The shrunk copper body 1 can hereafter be handled without a holding ring or a similar element until it has been filled with an insulating molded plastic. As a rule, previous to filling the spaces between ridges 4 with the plastic, they are provided on the inner side with anchor picks formed by splitting off the ridges and essentially improving the connection between the ridges and the molded plastic body.

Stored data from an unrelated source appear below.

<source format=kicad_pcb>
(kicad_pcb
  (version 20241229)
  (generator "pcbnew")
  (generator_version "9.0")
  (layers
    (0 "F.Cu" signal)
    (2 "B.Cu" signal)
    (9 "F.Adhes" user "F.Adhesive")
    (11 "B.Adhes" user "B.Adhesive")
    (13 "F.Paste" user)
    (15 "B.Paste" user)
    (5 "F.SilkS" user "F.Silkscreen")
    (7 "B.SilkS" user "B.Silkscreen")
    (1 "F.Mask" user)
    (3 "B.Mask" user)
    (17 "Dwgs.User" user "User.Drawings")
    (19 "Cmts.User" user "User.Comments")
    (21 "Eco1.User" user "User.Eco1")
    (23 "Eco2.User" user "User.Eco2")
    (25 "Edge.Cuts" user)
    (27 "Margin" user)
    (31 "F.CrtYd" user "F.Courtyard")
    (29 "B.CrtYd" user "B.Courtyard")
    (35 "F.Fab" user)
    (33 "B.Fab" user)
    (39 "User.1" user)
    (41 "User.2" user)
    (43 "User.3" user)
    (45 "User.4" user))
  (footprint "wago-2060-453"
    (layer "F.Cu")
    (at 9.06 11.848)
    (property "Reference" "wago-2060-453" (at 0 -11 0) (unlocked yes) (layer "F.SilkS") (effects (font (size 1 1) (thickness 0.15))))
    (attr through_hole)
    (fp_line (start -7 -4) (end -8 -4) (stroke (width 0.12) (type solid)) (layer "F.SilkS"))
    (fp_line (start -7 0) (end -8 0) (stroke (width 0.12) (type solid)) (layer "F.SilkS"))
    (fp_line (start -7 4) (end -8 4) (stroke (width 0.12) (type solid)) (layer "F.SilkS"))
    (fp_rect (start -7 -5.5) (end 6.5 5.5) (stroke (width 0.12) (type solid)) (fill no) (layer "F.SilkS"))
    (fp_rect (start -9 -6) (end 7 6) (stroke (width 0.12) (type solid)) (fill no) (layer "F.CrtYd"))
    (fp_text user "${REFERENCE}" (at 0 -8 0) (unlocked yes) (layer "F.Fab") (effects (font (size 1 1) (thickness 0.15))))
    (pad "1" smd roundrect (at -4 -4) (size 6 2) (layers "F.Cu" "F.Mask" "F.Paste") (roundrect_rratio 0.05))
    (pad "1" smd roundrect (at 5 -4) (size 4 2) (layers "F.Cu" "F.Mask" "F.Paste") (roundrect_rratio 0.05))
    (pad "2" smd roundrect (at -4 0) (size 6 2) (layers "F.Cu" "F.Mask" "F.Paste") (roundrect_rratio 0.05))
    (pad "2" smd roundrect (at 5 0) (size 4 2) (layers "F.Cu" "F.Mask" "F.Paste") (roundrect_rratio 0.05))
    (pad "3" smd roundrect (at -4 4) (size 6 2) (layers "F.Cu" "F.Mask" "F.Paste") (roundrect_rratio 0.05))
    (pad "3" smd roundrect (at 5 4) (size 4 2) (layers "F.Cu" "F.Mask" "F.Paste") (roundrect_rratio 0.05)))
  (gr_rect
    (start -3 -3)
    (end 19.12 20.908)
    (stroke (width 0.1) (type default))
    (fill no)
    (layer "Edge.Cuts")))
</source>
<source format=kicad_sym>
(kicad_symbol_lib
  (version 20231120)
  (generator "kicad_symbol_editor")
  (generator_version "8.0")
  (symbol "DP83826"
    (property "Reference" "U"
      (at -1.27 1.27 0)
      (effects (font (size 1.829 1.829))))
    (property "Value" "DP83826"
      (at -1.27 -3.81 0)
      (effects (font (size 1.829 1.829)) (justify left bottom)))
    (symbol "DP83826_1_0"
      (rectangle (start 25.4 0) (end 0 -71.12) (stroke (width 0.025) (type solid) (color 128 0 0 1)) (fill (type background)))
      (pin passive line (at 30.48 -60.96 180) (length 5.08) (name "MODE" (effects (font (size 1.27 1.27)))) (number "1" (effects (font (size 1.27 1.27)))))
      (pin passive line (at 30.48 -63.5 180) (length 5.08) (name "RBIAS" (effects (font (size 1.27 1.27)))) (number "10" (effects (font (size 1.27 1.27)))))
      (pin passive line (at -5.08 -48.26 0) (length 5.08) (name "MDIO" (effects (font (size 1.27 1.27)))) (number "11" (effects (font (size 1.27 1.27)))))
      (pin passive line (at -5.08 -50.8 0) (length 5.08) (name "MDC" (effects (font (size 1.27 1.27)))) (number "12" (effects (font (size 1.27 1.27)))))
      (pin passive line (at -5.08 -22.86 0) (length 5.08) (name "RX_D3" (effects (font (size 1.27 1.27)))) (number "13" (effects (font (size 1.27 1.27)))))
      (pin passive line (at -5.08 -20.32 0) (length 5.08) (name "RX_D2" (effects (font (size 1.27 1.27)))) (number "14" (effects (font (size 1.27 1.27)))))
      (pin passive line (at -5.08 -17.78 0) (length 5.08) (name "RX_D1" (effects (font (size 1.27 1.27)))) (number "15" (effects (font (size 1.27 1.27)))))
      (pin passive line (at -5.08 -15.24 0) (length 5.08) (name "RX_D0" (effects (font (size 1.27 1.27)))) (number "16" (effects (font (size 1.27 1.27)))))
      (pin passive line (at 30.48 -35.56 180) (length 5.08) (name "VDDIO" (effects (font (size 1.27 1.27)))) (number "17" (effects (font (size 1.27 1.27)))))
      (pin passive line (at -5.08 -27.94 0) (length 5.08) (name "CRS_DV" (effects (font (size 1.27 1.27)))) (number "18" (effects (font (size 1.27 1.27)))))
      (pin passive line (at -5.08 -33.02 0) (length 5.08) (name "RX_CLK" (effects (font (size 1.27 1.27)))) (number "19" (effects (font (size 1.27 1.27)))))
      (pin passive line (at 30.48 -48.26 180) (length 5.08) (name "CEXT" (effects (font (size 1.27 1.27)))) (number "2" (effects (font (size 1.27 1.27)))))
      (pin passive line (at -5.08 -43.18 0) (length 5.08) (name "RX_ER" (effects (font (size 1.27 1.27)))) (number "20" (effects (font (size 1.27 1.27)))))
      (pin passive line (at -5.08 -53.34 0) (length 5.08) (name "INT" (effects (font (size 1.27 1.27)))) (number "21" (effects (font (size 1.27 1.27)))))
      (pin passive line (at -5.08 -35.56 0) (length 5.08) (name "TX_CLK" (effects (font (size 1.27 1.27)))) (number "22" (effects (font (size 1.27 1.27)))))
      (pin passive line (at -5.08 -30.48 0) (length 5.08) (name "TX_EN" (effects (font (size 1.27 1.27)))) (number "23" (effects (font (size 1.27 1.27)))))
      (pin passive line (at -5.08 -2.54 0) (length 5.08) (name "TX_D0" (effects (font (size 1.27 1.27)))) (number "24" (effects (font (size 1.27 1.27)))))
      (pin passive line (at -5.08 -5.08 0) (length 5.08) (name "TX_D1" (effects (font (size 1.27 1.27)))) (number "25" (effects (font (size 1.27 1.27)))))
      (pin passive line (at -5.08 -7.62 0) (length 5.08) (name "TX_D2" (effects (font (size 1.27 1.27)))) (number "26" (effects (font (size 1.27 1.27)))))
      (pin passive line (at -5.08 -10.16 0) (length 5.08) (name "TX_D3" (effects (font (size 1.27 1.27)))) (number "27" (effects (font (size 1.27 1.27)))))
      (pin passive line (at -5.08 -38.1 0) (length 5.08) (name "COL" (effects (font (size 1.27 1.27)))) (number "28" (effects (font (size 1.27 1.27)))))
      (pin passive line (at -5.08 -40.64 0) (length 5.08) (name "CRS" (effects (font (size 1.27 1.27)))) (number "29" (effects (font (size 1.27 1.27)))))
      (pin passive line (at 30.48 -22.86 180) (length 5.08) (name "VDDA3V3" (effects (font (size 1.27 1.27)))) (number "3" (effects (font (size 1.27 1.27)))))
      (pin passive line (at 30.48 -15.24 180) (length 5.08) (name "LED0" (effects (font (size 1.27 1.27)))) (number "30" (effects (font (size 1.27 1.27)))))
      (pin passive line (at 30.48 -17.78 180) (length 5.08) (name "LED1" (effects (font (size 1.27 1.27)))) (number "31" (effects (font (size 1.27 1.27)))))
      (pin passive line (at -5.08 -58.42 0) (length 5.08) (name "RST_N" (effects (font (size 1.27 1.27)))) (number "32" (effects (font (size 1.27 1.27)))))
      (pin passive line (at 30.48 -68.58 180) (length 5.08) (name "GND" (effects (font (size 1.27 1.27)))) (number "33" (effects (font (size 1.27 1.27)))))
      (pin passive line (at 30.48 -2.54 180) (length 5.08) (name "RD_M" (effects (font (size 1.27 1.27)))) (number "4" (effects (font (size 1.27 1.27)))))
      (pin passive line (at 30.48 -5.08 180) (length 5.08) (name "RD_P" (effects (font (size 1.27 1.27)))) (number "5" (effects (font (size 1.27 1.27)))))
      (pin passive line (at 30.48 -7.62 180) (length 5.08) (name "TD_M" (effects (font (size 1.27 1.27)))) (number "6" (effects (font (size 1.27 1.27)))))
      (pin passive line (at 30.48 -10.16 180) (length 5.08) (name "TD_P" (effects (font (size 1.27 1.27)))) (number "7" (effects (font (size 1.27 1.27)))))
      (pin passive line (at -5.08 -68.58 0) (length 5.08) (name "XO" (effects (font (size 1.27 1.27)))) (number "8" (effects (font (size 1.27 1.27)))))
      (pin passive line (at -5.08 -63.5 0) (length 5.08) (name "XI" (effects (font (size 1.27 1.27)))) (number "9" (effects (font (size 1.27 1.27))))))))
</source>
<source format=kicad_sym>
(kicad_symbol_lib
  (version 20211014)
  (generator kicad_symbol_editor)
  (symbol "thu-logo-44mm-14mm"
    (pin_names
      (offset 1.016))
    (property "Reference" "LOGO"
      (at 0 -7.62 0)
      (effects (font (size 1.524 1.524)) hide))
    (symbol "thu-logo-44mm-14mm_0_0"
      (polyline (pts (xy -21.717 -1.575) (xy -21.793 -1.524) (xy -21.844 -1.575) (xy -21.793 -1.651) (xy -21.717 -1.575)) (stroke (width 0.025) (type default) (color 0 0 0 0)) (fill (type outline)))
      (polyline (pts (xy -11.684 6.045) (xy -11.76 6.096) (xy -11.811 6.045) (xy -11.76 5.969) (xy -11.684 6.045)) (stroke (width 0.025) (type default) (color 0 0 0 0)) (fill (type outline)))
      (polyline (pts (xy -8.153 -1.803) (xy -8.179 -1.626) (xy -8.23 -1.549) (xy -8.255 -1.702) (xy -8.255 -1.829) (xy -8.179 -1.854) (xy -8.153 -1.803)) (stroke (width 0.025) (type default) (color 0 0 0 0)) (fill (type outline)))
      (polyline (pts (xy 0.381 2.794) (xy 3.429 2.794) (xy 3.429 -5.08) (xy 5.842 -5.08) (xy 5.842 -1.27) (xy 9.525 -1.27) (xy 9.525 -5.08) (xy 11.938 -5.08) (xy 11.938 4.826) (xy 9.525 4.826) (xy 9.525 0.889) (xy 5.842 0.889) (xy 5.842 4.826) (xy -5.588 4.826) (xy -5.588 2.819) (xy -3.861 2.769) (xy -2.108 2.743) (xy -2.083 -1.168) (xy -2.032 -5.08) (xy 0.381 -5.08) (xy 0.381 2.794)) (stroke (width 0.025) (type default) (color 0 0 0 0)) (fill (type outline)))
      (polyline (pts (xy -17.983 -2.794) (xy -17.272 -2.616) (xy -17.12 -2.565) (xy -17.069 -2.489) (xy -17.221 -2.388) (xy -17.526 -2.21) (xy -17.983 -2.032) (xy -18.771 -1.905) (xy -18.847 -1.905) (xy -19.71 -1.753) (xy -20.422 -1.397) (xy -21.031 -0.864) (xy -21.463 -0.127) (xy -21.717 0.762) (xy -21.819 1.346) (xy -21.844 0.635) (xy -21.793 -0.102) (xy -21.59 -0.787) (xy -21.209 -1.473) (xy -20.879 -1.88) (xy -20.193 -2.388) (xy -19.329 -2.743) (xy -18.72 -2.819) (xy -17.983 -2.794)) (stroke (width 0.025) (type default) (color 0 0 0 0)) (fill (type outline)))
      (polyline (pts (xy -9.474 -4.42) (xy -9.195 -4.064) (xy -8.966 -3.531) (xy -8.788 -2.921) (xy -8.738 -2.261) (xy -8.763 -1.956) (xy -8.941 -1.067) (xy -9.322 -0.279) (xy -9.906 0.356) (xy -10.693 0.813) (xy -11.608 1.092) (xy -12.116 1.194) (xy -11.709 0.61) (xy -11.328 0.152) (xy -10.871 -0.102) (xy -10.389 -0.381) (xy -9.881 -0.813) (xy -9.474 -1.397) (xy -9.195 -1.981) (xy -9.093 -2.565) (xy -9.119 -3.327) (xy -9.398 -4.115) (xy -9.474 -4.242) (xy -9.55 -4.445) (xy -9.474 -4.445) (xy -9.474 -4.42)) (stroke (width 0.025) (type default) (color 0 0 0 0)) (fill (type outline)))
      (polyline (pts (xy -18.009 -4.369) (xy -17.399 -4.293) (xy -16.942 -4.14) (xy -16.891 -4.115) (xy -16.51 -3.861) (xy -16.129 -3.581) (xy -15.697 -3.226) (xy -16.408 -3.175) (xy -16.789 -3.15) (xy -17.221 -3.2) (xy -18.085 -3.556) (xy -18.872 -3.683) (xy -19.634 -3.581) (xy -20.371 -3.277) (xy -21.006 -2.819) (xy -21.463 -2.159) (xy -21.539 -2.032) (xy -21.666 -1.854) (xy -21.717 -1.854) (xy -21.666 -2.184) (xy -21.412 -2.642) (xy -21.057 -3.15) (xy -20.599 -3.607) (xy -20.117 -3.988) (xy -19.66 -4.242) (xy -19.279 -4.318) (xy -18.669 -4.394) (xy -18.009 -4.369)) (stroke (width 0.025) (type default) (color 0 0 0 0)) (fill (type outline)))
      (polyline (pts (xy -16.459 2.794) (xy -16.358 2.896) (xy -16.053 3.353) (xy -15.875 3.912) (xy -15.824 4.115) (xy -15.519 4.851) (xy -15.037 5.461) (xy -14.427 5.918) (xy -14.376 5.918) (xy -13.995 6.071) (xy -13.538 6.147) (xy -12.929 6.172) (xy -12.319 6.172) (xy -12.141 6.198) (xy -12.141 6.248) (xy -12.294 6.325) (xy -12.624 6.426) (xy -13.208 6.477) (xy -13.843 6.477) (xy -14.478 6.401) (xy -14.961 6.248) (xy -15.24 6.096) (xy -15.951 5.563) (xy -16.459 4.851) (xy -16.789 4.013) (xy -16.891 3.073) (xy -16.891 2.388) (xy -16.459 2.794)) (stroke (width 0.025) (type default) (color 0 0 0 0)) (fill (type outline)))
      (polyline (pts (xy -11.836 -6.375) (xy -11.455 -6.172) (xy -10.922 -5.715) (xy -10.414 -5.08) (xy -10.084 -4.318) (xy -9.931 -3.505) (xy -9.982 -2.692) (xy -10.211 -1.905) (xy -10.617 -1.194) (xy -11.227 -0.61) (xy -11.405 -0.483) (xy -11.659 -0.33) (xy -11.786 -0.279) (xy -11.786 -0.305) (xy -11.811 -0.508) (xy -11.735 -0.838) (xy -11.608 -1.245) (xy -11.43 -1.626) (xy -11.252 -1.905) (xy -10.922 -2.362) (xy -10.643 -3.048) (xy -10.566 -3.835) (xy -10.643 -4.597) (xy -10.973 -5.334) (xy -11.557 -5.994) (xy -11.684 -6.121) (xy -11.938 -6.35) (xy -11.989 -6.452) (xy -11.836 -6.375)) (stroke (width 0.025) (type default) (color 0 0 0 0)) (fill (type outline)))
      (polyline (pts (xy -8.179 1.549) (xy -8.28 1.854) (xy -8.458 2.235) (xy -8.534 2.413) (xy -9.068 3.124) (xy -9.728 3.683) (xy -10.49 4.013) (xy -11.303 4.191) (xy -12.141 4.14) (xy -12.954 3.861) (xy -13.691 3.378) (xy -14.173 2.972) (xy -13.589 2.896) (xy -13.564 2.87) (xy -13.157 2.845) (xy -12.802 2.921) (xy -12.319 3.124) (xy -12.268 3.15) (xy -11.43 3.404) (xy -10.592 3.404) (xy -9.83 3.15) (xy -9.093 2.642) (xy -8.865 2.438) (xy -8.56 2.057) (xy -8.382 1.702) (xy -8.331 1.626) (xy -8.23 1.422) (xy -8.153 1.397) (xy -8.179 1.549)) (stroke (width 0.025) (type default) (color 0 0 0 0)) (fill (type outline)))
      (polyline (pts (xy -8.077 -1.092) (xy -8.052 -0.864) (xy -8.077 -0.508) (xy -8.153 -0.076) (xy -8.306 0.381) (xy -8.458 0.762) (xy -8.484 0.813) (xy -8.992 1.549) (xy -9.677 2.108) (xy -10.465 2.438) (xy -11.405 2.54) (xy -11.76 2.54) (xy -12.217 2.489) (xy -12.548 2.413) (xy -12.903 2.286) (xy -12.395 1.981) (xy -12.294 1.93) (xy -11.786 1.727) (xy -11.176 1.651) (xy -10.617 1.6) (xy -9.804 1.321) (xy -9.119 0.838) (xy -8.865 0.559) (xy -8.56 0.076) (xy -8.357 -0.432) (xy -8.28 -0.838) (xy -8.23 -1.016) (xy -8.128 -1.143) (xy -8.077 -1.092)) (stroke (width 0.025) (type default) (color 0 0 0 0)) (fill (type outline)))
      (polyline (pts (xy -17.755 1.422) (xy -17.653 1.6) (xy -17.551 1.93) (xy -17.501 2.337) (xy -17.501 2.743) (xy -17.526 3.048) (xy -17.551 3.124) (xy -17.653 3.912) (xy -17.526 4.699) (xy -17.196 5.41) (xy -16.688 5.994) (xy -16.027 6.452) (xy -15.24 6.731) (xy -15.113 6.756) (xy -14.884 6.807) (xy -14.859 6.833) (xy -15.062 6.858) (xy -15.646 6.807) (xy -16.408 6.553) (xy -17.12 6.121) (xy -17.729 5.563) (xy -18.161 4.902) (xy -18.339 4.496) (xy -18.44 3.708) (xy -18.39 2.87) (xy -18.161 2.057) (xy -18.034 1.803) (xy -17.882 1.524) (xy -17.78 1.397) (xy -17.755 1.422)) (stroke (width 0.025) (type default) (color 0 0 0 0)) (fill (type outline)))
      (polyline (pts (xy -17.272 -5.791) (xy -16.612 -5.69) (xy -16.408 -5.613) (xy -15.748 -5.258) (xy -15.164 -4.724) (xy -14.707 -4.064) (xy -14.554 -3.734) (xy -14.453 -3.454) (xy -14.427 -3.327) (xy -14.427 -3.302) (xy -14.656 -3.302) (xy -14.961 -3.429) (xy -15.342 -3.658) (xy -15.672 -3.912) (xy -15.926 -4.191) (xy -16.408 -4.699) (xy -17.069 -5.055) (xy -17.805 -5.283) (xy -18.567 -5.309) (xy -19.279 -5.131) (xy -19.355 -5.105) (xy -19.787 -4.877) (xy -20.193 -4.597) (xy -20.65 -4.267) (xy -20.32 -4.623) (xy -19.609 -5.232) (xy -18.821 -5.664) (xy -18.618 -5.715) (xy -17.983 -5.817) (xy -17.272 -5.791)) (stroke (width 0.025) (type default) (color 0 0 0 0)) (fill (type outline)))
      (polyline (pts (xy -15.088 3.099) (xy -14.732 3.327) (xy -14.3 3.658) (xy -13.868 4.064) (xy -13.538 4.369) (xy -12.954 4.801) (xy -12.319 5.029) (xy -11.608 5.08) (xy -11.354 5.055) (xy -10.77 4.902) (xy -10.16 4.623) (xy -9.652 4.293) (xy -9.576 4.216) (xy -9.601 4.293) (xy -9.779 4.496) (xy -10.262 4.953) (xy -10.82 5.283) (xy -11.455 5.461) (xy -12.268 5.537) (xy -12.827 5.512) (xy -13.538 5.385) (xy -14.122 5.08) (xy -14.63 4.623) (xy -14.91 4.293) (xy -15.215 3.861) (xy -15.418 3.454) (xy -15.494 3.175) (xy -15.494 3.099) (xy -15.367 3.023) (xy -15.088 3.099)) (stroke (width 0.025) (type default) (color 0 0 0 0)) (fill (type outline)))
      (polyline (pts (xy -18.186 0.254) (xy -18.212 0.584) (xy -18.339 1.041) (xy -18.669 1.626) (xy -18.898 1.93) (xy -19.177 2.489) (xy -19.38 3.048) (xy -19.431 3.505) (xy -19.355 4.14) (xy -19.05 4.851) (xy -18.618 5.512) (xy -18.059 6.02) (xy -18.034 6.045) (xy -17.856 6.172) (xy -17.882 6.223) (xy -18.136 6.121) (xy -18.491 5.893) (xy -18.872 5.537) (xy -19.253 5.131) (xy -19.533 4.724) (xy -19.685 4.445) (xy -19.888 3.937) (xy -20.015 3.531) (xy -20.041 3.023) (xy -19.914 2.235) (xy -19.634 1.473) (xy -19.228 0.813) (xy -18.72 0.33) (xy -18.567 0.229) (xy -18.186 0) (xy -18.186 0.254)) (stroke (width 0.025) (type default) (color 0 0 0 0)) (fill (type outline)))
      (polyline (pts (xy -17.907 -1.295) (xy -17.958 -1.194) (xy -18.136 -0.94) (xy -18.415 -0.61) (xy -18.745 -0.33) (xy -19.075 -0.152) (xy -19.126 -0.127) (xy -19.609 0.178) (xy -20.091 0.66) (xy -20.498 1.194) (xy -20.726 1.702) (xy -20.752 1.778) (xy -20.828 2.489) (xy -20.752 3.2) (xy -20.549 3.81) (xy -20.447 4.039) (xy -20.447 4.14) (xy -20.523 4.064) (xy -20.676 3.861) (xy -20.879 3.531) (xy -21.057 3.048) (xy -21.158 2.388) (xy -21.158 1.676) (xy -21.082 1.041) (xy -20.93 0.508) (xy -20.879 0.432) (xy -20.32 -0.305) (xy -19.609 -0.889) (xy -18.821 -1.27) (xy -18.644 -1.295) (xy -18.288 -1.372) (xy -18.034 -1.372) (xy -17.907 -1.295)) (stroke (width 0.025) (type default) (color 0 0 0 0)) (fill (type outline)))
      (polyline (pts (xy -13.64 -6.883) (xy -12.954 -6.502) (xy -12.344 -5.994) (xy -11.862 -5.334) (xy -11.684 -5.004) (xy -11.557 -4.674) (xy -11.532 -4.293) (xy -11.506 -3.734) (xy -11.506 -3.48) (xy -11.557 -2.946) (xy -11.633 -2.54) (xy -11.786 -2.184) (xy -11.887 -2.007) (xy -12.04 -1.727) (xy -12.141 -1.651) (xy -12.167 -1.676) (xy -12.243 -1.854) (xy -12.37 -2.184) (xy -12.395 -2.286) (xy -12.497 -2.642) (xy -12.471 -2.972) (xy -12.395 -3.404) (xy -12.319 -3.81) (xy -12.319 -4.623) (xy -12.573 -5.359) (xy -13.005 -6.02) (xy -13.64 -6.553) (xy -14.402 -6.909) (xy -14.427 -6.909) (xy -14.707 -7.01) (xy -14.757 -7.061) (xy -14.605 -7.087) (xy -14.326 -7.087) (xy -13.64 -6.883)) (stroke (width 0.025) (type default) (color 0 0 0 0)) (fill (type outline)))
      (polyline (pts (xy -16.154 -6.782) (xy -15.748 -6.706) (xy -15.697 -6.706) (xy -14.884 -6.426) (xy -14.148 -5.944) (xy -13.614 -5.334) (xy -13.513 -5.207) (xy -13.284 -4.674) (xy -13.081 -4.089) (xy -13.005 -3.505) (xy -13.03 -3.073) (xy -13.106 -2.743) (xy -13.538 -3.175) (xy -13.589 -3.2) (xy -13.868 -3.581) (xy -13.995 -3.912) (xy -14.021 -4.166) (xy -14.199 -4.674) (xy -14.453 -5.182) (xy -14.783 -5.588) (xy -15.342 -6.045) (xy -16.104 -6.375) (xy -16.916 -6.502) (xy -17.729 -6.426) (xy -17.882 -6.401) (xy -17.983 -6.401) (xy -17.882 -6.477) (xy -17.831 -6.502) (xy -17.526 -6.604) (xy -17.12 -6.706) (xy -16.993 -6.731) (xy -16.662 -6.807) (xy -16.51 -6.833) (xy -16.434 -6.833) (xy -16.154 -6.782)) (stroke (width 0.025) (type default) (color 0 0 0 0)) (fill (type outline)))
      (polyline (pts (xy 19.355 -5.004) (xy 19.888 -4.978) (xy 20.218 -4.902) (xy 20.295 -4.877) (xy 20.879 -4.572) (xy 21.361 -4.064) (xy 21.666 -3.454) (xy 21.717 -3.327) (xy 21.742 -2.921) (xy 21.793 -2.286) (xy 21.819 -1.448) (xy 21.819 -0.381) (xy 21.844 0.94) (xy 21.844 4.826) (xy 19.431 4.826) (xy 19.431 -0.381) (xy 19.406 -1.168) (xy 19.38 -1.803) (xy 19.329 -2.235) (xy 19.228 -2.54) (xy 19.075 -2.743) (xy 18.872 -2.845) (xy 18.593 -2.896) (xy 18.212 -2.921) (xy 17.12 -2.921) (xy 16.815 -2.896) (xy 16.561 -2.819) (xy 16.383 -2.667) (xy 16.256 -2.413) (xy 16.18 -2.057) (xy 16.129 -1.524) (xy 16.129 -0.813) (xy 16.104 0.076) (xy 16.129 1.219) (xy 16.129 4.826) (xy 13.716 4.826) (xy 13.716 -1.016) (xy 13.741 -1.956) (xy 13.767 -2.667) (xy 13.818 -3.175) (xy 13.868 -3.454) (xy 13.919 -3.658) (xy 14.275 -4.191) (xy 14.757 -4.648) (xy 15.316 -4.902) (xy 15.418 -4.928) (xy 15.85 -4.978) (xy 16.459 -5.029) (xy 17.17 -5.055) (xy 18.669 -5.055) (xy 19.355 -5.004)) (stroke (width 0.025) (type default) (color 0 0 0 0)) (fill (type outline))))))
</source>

Subsequent to filling with plastic, the cylindrical part of the copper body 1 and the flange 2 are turned down to such an extent that the cross-pieces 14 and 15 are removed.

Claims

1. A method for manufacturing pressed material commutators from hollow cylindrical copper bodies having an inner surface which includes a plurality of longitudinal grooves separated by inner ridges at a predetermined spacing, the circumferential widths of said inner grooves being initially larger than the desired ultimate widths thereof, said method comprising:

forming a plurality of longitudinal outer grooves in the outer surface of said cylindrical body, said outer grooves each having a bottom wall spaced radially from the longitudinal axis of said body a distance substantially equal to the radial spacing of the bottom walls of said inner grooves from said longitudinal axis, said outer grooves being staggered circumferentially relative to said inner grooves to define a plurality of yieldable cross-pieces; and

shrinking said body by means of radially inwardly directed forces applied uniformly to the outer surface thereof to break said yieldable cross-pieces, the decrease in the widths of said inner grooves being equal to the widths of said outer grooves.

2. The method according to claim 1, wherein said copper body is provided with a flange and in the front side of the flange oriented away from the cylindrical part there are formed radial grooves adjoining the inner longitudinal grooves, and in the other side of said flange there are formed radial grooves adjoining the outer longitudinal grooves.

3. The method according to claims 1 or 2 wherein said forming is accomplished in a single working step by cold extrusion.

4. The method according to claim 1 wherein during shrinking of the hollow cylindrical body each section of material closing the outer longitudinal grooves is firmly connected by friction welding to the inner ridges having these longitudinal grooves.